-- Excerpted text --
::::
- Born: Nancy Jane Dolman September 26, 1951 Toronto, Ontario, Canada
- Died: August 21, 2010 (aged 58) Pacific Palisades, California, U.S.
- Education: University of Western Ontario
- Occupations: Actress, singer
- Years active: 1970–1985
- Spouse: Martin Short ​(m. 1980)​
- Children: 3
- Relatives: Jack Dolman (nephew)

= Nancy Dolman =

Canadian actress and singer (1951–2010)

Nancy Jane Dolman Short (September 26, 1951 – August 21, 2010) was a Canadian comedic actress and singer. She had a recurring role as Annie Selig Tate on the ABC sitcom Soap. She appeared in her husband Martin Short's 1985 cable television special Martin Short: Concert for the North Americas.

==Life and career==
Dolman was born in Toronto. Her brother is director Bob Dolman. Dolman performed in the Canadian Rock Theatre production of Jesus Christ Superstar in the early 1970s, which travelled to Las Vegas and Los Angeles, and recorded an album with the group at MGM while they were in Los Angeles.

In 1980, she married fellow Canadian actor Martin Short, whom she had met during the run of the 1972 Toronto production of Godspell. Dolman was Gilda Radner's understudy. Dolman attended high school at York Mills Collegiate Institute in Toronto, and held a bachelor's degree in philosophy from the University of Western Ontario.
::::
-- Prompt A --
List every relative of Nancy Dolman named in the biography of her, with each one's relation to her.
-- Prompt B --
According to the Nancy Dolman biography, what degree did she hold, and from which university?

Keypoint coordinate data
::::
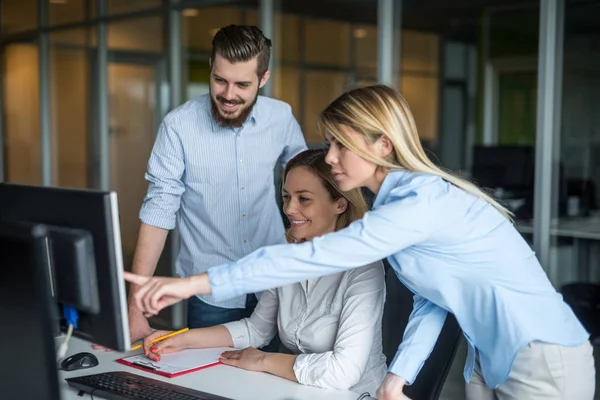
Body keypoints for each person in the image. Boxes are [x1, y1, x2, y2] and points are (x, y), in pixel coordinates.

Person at [125, 85, 596, 400]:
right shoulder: (398, 208)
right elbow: (435, 303)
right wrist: (397, 378)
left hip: (542, 356)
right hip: (488, 357)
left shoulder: (419, 203)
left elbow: (322, 254)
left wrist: (191, 285)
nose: (330, 158)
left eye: (339, 145)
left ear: (382, 145)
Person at [140, 149, 387, 396]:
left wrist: (262, 361)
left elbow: (343, 371)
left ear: (339, 203)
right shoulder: (286, 254)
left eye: (303, 199)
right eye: (286, 197)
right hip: (298, 390)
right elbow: (256, 330)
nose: (289, 209)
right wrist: (179, 340)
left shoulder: (364, 268)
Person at [122, 25, 307, 343]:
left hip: (274, 283)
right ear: (210, 67)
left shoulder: (281, 117)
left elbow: (310, 182)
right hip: (211, 293)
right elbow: (159, 210)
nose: (229, 94)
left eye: (243, 84)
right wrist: (135, 307)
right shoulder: (178, 126)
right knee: (208, 386)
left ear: (263, 79)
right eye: (220, 80)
::::
-- Answer area A --
- Martin Short: husband
- Bob Dolman: brother
- Jack Dolman: nephew

-- Answer area B --
A bachelor's degree in philosophy from the University of Western Ontario.